From my former professor, Richard Epstein:

We have rigged our tax policies so that, depending on the year, close to 40 percent of the income tax revenue comes from the 1 percent of the population that controls 20 percent of the wealth.

Close to half the population pays no federal income tax at all. This is a political disaster in the making.

The American economy is currently stagnating for two main reasons. At the top of the system, a relentless program of redistributive taxation undermines incentives for long-term investment and growth.

Yet from this vain pursuit of economic equality, we get declining standards of living for all. Simultaneously on the ground, excessive regulation of labor and real estate markets chokes off growth — employer by employer and house by house.

Our lopsided structure cannot last.
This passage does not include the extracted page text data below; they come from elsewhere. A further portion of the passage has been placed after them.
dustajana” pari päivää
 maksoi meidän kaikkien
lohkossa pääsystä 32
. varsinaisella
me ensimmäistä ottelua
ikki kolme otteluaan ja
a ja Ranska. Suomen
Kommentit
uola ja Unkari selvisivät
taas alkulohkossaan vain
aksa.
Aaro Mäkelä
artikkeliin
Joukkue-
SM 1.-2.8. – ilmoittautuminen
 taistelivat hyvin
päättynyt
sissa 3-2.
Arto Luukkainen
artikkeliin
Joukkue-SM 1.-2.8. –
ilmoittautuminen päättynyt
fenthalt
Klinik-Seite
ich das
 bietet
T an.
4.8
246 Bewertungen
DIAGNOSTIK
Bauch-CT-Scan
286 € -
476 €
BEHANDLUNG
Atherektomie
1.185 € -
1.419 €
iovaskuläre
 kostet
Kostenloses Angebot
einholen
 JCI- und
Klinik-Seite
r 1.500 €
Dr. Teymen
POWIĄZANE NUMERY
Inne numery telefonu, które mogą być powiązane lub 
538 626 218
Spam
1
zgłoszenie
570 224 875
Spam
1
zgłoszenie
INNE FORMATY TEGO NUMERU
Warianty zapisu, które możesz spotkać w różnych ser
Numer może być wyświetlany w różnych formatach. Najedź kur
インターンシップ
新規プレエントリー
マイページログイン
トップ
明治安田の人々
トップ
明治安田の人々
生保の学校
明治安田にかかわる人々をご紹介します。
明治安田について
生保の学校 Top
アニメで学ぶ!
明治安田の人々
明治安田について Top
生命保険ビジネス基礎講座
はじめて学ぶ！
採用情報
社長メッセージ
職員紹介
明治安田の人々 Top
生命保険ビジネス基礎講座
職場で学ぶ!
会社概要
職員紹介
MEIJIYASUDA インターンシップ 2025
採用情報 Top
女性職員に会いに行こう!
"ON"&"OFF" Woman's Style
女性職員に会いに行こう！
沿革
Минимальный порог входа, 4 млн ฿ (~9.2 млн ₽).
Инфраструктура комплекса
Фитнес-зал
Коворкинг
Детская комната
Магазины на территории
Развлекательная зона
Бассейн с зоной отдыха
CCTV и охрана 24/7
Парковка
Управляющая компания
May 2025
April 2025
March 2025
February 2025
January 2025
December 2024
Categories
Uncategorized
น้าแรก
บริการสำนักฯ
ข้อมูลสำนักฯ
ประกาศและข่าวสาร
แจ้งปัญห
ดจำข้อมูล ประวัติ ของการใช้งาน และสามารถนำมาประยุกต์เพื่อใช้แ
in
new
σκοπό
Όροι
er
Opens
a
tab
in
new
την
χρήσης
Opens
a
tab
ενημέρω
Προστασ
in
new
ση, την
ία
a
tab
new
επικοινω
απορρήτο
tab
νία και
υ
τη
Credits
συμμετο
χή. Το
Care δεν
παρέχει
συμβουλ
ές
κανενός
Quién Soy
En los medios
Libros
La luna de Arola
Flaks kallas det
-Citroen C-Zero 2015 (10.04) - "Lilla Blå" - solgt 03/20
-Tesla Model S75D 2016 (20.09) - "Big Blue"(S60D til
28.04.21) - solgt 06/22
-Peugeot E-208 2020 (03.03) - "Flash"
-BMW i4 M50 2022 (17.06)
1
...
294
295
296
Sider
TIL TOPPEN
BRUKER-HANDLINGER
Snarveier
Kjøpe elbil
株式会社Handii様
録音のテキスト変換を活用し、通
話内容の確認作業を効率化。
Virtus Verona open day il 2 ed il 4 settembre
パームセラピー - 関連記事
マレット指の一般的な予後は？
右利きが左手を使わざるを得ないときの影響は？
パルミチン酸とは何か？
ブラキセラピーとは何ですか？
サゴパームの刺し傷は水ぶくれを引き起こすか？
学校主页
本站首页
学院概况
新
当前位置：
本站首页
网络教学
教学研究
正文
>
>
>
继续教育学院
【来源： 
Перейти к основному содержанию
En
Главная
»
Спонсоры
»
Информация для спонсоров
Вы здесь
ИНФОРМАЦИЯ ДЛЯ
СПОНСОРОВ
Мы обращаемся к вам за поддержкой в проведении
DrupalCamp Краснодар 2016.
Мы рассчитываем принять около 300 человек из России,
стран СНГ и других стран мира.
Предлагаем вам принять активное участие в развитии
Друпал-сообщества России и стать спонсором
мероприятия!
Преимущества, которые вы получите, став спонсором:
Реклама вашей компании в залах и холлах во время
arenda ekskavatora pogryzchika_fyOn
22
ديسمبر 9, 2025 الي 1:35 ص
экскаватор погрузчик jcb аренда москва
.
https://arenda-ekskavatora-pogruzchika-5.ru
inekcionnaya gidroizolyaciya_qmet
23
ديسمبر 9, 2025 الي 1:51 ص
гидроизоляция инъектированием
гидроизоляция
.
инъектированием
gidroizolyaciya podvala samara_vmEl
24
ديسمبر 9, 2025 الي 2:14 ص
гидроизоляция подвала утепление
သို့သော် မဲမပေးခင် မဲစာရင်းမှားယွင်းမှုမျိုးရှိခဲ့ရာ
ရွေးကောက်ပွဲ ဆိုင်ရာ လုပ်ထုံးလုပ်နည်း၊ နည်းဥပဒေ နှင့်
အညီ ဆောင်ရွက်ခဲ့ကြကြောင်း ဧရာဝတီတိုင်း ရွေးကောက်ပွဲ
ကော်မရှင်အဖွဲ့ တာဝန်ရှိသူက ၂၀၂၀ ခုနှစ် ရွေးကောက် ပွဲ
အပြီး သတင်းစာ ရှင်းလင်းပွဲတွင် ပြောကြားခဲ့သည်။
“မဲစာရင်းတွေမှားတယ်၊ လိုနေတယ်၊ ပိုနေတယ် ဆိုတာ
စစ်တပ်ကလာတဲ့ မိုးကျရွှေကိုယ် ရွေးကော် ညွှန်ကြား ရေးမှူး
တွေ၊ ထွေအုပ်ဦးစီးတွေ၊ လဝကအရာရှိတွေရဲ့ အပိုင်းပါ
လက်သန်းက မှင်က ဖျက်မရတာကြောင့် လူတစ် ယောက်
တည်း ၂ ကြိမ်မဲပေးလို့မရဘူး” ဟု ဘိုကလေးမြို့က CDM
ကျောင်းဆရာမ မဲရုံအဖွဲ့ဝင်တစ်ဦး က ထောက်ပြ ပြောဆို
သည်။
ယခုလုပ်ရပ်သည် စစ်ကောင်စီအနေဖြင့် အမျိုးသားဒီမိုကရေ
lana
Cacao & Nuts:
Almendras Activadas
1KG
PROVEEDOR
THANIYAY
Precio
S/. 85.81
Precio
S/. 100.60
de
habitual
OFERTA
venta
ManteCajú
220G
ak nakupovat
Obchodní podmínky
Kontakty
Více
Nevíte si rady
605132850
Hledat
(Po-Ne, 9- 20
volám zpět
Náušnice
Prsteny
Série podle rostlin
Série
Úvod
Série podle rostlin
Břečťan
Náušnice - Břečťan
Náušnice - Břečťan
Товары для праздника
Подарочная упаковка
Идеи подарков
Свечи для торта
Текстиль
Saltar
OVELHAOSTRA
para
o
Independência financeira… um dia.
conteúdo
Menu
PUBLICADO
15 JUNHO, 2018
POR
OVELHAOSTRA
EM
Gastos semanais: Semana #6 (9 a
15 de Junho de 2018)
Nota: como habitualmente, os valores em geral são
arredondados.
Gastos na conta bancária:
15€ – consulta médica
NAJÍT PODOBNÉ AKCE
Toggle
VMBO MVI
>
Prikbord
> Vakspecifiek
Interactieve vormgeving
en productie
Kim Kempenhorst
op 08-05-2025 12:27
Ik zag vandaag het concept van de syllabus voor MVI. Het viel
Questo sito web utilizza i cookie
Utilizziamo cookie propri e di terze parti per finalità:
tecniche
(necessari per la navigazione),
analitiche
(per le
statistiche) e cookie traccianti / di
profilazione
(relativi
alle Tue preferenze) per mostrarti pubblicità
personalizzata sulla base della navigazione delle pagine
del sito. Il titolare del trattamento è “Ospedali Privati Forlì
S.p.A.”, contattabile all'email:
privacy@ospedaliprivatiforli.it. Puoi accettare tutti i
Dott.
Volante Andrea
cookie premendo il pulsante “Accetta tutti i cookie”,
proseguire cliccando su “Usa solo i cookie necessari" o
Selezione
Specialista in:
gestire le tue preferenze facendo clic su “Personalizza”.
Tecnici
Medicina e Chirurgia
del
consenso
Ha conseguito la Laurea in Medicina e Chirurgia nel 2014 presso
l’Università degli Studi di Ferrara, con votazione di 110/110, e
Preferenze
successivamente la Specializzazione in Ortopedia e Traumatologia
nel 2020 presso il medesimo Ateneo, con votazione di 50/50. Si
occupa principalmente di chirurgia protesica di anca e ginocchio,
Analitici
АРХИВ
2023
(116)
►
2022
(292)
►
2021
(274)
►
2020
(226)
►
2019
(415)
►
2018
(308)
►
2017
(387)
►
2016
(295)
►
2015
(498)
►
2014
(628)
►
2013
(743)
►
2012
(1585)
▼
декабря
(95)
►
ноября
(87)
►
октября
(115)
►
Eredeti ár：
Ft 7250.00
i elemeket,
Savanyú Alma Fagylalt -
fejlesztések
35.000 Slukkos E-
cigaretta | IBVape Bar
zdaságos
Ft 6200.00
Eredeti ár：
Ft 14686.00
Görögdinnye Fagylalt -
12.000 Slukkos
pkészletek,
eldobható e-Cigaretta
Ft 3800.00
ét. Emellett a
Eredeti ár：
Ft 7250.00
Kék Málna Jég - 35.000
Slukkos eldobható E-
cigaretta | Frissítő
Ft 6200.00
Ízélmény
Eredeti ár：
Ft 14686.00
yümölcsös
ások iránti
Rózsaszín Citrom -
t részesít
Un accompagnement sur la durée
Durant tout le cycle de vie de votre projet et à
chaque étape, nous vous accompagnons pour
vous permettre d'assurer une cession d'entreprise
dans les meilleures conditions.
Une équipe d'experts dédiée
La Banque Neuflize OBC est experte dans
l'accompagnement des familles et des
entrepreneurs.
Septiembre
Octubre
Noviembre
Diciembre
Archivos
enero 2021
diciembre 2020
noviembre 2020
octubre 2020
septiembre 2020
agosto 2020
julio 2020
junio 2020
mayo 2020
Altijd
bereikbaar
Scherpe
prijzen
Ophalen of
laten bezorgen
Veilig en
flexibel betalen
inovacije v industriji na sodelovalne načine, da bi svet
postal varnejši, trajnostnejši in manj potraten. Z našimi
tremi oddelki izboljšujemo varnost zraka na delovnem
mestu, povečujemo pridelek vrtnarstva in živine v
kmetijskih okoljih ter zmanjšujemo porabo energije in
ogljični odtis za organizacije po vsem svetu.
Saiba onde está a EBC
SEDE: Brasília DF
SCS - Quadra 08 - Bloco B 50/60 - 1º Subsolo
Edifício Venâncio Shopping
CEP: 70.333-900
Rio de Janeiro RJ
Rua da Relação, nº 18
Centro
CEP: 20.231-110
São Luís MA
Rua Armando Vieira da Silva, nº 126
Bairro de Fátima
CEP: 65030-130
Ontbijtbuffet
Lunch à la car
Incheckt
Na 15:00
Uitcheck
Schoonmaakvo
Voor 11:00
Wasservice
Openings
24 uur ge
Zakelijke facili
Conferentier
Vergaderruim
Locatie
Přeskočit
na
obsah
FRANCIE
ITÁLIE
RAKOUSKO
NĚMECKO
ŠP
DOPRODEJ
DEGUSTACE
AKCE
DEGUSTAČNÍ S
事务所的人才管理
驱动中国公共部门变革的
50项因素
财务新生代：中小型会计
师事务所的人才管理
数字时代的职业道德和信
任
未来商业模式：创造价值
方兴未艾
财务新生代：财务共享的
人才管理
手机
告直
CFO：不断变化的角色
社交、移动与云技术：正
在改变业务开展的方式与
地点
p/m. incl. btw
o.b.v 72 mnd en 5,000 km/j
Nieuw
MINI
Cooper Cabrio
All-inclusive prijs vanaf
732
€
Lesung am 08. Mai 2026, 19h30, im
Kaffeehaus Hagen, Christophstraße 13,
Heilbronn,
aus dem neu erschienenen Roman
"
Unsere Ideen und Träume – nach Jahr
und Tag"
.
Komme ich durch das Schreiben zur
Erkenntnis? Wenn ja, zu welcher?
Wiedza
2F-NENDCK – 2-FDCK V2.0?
Stock market losses cut the total income of so-called “one percenters” by around 30 percent between 2007 and 2009, with the greatest losses in the top 0.1 percent.

Higher tax rates will drive that overall level of wealth lower still, given that so little government revenue comes from the bottom half of the income distribution. Low tax revenues plus shiny new entitlements create an unsustainable situation where 40 percent of current expenditures are funded by long term debt, on which principal and interest payments will soon come due.

All of this must stop if American government hopes to avert the rapid dissipation of human and physical capital. Deregulation has advantages that no system of government subsidies can hope to match.

Dial back on the full-court press against job creation and mortgage foreclosure, and jobs and new construction will follow. But the stagflation will continue so long as unsound regimes of taxation, public expenditure and market regulation place a hobnail boot on the throat of the American economy.